In the analysis described in in “The influence of measurement levels on maturity frameworks” section, different quantiles are analyzed in order to understand the results in more detail. The investigation regarding outliers at the 95th quantile allows for a deeper understanding of participants who feel that security is more important than the average participant.

Even at these quantiles, the results are significant for all measurement levels at the organizational characteristics Amount of FTE Employed at the IT department, and between the sectors Finance, Business Services and Consultancy, Consumer and Aerospace and Defense.

Furthermore, at the lower quantiles, all measurement levels differ significantly. This clearly shows that the different measurement levels have an impact on the focus areas, and therefore the maturity framework at hand. The ISFAM framework under investigation does not account for these measurement levels. The earlier voiced criticism that maturity frameworks like the ISFAM are too rigid is correct. The ISFAM cannot account for the significant differences organizational characteristics present within these models.

On the second level, Organizational characteristics such as Total Employees Employed, certain sectors and the CIA-triad influence specific focus areas, but not necessarily the whole maturity framework. See “The influence of measurement levels on focus areas” section.

These focus areas become more, or less, important in comparison to other focus areas in the framework. This can be explained by organizational characteristics pertaining directly to concepts covered by focus areas. Availability for instance, a part of the CIA-Triad, has a direct link with Business Continuity Management.
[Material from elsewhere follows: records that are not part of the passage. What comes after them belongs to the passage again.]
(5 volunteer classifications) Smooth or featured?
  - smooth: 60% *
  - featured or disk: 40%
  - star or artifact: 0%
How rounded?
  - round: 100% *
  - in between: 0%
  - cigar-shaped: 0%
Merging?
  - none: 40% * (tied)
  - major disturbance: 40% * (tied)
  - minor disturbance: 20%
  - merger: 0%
Business Continuity Management assures Availability, and this is shown in the results by a significantly higher level of importance than other focus areas in the ISFAM framework.
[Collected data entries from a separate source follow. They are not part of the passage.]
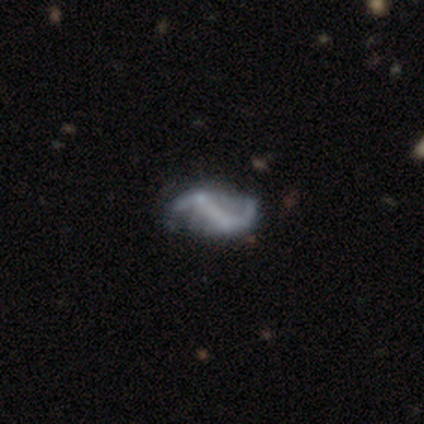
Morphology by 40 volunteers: Smooth or featured: featured or disk — 78% (smooth — 12%)
Edge-on disk: no — 97% (yes — 3%)
Bar: strong — 50% (no — 30%)
Spiral arms: yes — 90% (no — 10%)
Spiral winding: loose — 85% (medium — 11%)
Spiral arm count: 2 — 85% (can't tell — 11%)
Bulge size: none — 87% (small — 13%)
Merging: none — 36% (minor disturbance — 11%)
In other cases, the measurement level is not directly involved with the focus area such as the aforementioned case of Availability, but does influence the focus area significantly. Total Employees Employed shows this, Risk Management, Compliance, and Secure Software Development are not directly a part of the amount of employees working at an organization, but do change significantly per measurement level.
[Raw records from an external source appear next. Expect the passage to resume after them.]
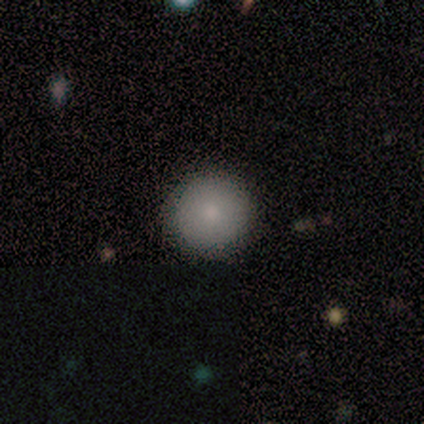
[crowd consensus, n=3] This is likely a smooth galaxy (67%). How rounded: clearly round (100%). Merging: likely none (67%).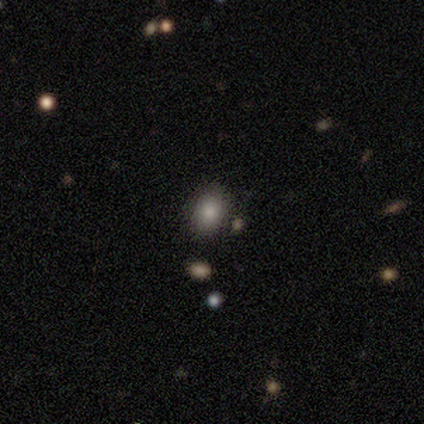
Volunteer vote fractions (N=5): Q: Smooth or featured?
A: smooth (80%); runner-up: star or artifact (20%)
Q: How rounded?
A: round (50%); tied with: in between (50%)
Q: Merging?
A: none (75%); runner-up: minor disturbance (25%)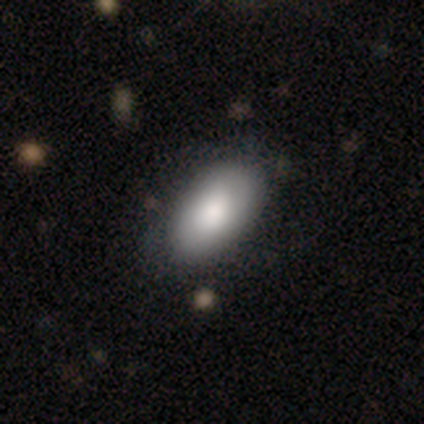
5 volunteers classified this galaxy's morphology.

In either case, organizational characteristics influence maturity frameworks on a granular (focus area) level. In the analysis described in “Confidentiality, integrity and availability (CIA-triad)” section, where Confidentiality, Integrity and Availability are investigated, it is shown that both levels of influence occur simultaneously.

Availability does not significantly influence Secure Software Development, but does significantly influence Business Continuity Management. At the measurement level it significantly influences Policy development between the level Low and High, and Compliance only between Low and High, and Medium and High showing that the difference in Compliance between the lower levels is not significantly different. Likewise occurs for Confidentiality and Integrity, albeit at different focus areas.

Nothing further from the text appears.